1 - 2 - 3 - 4 - 5 - 6 - 7

This is easy to do for arbitrarily complex multi-dimensional lists on the paper, but think about how you would implement it: that would be a nightmare. To begin with, how would you even find a layer? 7 and 6 are not directly linked. This means that we would have to iterate through all the nodes in the previous layer to group all of their children. Then we would have to link them together, and then append that to the end of the list. And how do you append it to the end efficiently? We don't have a pointer to the end. Maybe we need a preprocessing step to find the end? What if a layer has children itself? When we bring this layer to the top, will its children become part of the second layer? How do we link children with a different ancestor together? We keep a pointer to the last children in the group built so far?

This is insanely complex and error-prone. As Jon Bentley himself says in this column Aha! Algorithms, A problem that seems difficult may have a simple, unexpected solution.

The aha! insight comes when we look at this from another perspective. Instead of flattening layer by layer, we can flatten node by node. If a node doesn't have a child, no action is necessary.
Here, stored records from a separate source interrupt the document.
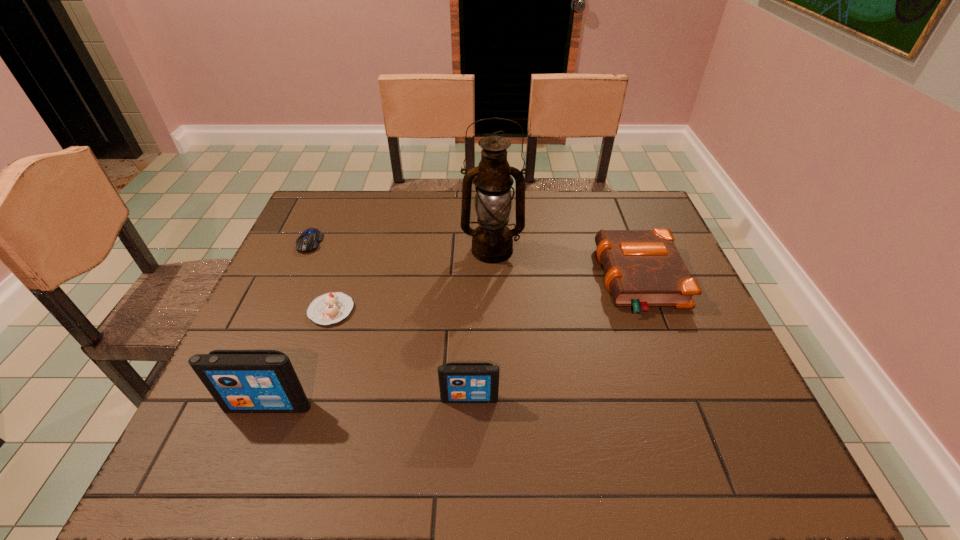
The width and height of the screenshot is (960, 540). I want to click on the left iPod, so click(x=241, y=381).

You are a GUI agent. You are given a task and a screenshot of the screen. Output one action in this format:
    pyautogui.click(x=<x>, y=<y>)
    Task: Click on the taller iPod
    
    Given the screenshot: What is the action you would take?
    pyautogui.click(x=241, y=381)

Find the location of a particular element. the right iPod is located at coordinates (459, 382).

Identify the location of the shorter iPod. The image size is (960, 540). point(459,382).

Where is `the tallest object`? the tallest object is located at coordinates (492, 241).

I want to click on the rightmost object, so click(643, 268).

You are a GUI agent. You are given a task and a screenshot of the screen. Output one action in this format:
    pyautogui.click(x=<x>, y=<y>)
    Task: Click on the Bible
    The image size is (960, 540).
    Given the screenshot: What is the action you would take?
    pyautogui.click(x=643, y=268)

You are a GUI agent. You are given a task and a screenshot of the screen. Output one action in this format:
    pyautogui.click(x=<x>, y=<y>)
    Task: Click on the shortest object
    
    Given the screenshot: What is the action you would take?
    pyautogui.click(x=308, y=241)

Locate an element on the screen. cupcake is located at coordinates (329, 308).

You are a GUI agent. You are given a task and a screenshot of the screen. Output one action in this format:
    pyautogui.click(x=<x>, y=<y>)
    Task: Click on the blank space located on the right of the oil lamp
    This screenshot has width=960, height=540.
    Given the screenshot: What is the action you would take?
    pyautogui.click(x=578, y=251)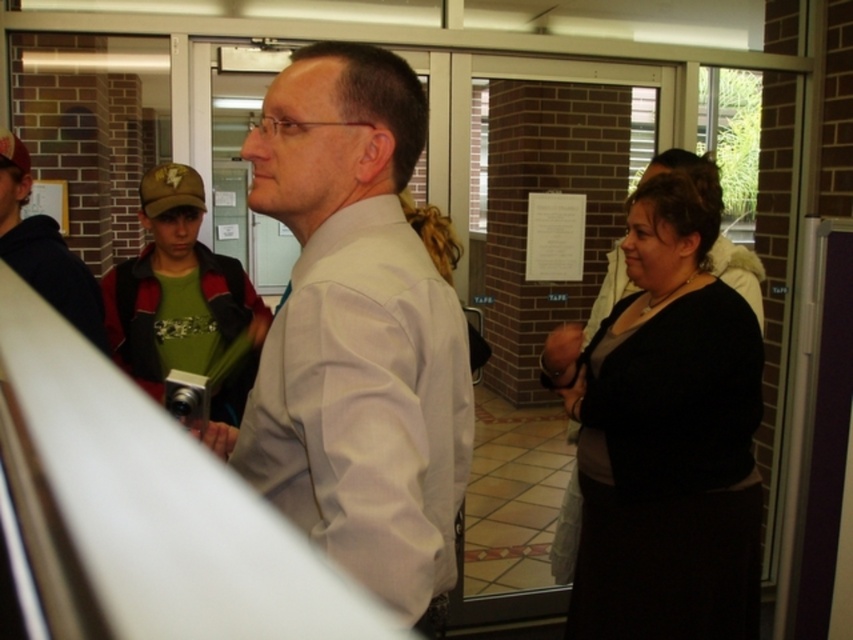
You are a photographer setting up a photo shoot in the described scene. You need to ensure that both the white smooth shirt at center and the black matte dress at right are visible in the frame. Given their height difference, which clothing item will you need to position closer to the camera to maintain balance in the composition?

The white smooth shirt at center is shorter than the black matte dress at right. To balance the composition, position the white smooth shirt at center closer to the camera so its apparent size matches the black matte dress at right.

You are organizing a charity event and need to decide which clothing item to display first. The black matte dress at right and the matte white shirt at center are both available. Based on their sizes, which one should you choose if you want to display the thinner item first?

The black matte dress at right is thinner than the matte white shirt at center, so you should display the black matte dress at right first.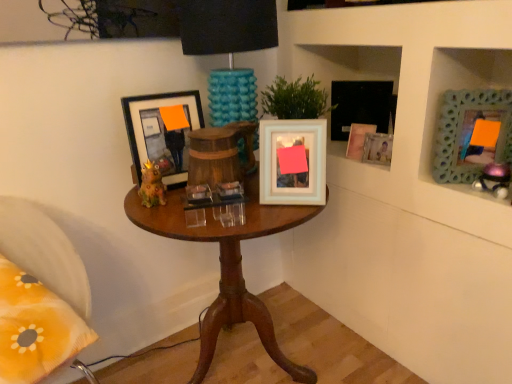
The width and height of the screenshot is (512, 384). What are the coordinates of `vacant point to the right of matte ceramic frog at center, the first toy in the left-to-right sequence` in the screenshot? It's located at (203, 207).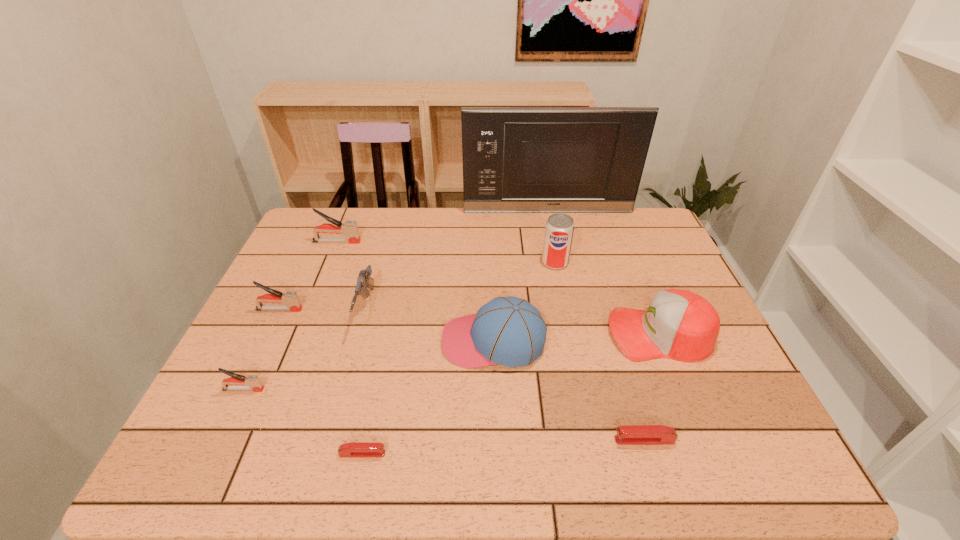
In order to click on the farthest object in this screenshot , I will do `click(515, 159)`.

You are a GUI agent. You are given a task and a screenshot of the screen. Output one action in this format:
    pyautogui.click(x=<x>, y=<y>)
    Task: Click on the microwave oven
    This screenshot has width=960, height=540.
    Given the screenshot: What is the action you would take?
    pyautogui.click(x=515, y=159)

Where is `the eighth nearest object`? This screenshot has height=540, width=960. the eighth nearest object is located at coordinates (559, 229).

Find the location of `soda`. soda is located at coordinates (559, 229).

What are the coordinates of `the ninth nearest object` in the screenshot? It's located at (349, 228).

Where is `the farthest gray stapler`? The image size is (960, 540). the farthest gray stapler is located at coordinates (349, 228).

The image size is (960, 540). I want to click on the left baseball cap, so click(509, 331).

Identify the location of the right baseball cap. (681, 325).

Locate an element on the screen. the fourth object from left to right is located at coordinates (364, 281).

The height and width of the screenshot is (540, 960). What are the coordinates of `the fourth nearest stapler` in the screenshot? It's located at (290, 298).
If a node has a child, we recursively flatten the list whose head is that child. After that, we have a node with a child that is the head of a flattened list; all we need to do is insert this list between the current node and the next node. This keeps happening for every node in the list that has a child, until we're out of nodes.

This needs some polishing and / or clarification, but let's look at the same example with our new algorithm:

1 - 2 - 3 - 4
    |       |
    5 - 6   7

1 doesn't have any children, so we move on to 2. 2 does have a child, so the first step is to flatten the list beginning on 2's child. That list is 5 - 6, which is already flattened. So now we insert 5 - 6 between 2 and 3:

1 - 2 - 5 - 6 - 3 - 4
                    |
                    7

We keep repeating this until we fall of through the end. The next flattening step occurs on 4, which will flatten the list with one single element: 7. The final result is:

1 - 2 - 5 - 6 - 3 - 4 - 7

There is still something we have to figure out though: how exactly are we going to insert list X between Y and Z?
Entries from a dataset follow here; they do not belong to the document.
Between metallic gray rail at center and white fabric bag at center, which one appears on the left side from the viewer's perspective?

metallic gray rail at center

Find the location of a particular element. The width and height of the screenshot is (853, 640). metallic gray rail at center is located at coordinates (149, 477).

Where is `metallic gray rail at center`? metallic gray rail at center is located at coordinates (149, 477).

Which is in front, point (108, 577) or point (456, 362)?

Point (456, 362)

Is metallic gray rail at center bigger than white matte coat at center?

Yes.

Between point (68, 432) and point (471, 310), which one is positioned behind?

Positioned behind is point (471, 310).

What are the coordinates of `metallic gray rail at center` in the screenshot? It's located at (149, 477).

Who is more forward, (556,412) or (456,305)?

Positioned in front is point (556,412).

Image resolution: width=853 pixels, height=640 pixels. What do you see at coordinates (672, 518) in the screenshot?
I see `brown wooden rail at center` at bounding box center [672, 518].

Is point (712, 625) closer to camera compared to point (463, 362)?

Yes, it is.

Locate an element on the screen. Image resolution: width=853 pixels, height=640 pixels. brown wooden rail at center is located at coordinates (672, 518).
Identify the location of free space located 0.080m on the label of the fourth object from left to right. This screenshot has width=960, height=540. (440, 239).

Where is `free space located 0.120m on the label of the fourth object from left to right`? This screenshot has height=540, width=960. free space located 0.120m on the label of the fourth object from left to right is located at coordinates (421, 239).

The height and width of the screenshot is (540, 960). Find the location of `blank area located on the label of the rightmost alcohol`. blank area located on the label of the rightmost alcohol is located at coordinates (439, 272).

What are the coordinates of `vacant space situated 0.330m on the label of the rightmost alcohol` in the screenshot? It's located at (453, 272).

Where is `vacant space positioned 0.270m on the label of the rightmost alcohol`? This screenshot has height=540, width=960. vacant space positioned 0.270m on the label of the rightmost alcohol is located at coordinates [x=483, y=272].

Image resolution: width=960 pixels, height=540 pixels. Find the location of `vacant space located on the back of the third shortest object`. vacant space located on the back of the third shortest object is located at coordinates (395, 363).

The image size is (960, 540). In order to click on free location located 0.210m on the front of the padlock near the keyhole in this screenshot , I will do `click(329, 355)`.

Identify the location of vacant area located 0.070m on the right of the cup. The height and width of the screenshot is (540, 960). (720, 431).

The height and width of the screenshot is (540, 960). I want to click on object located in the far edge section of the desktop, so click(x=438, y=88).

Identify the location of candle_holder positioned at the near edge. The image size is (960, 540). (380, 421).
In pseudo-code, inserting X between Y and Z is as simple as:

Y->next = X;
L = last_element_of(X);
L->next = Z;

In the case of our algorithm, Y will be the node with Y->child == X, and Z is Y->next. The last element of X, the newly flattened list, can conveniently be returned by the recursive call. This allows the parent node to obtain a pointer to the last element of the freshly flattened list as a result of recursion. Let me clarify that with some pseudo-code:

flatten_list(Head) {
    while (Head) {
        if (Head->child) {
            /* Recursively flatten the sub-list on the next layer */
            last_element = flatten_list(Head->child);
            last_element->next = Head->next;
            Head->next = last_element;
            /* Keep scanning the list after the last element of the newly inserted flattened list */
            Head = last_element->next;
        }
        else {
            Head = Head->next;
        }
    }
    return the node before head
}

The code is not very complex once the algorithm is designed. To return the node before head, all we need is a prev variable to hold the pointer value from the previous loop iteration.
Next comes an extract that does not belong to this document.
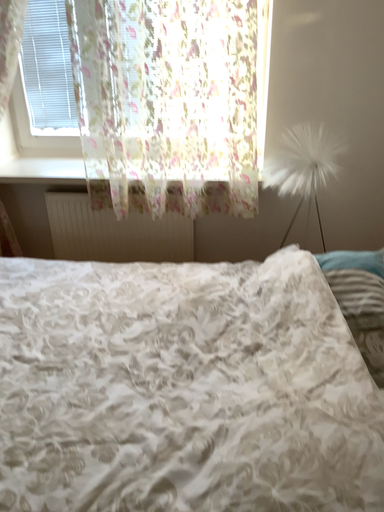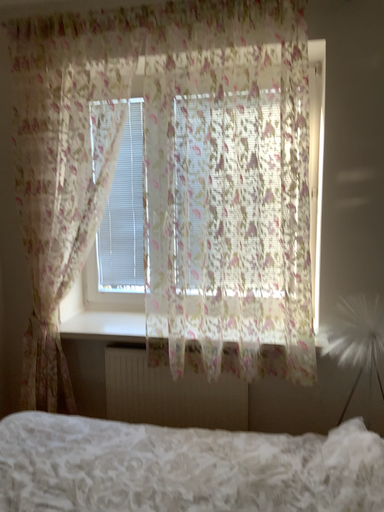
Question: Which way did the camera rotate in the video?

Choices:
 (A) rotated upward
 (B) rotated downward

Answer: (A)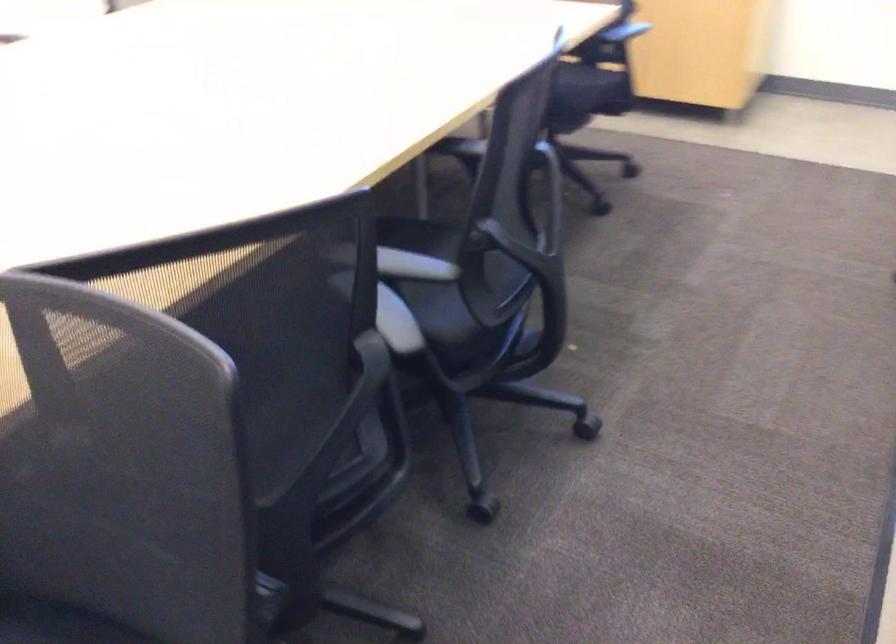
Converted to C, this turns into:

struct mdl_node *flatten(struct mdl_node *head) {
  struct mdl_node *n = head;
  struct mdl_node *last, *prev = NULL;
  while (n) {
    if (n->child) {
      last = flatten(n->child);
      last->next = n->next;
      n->next = n->child;
      n->child = NULL; // Delete this line if child references are to be kept.
      n = last->next;
      prev = last;
    }
    else {
      prev = n;
      n = n->next;
    }
  }
  return prev;
}

Note that the function returns the tail of the new, flattened list - that's cool! The original question provides a function signature returning void; it is easy enough to wrap our flatten() inside a routine that matches the original signature and ignores the return value of flatten(). In fact, this is the approach taken in the solution that I uploaded to github.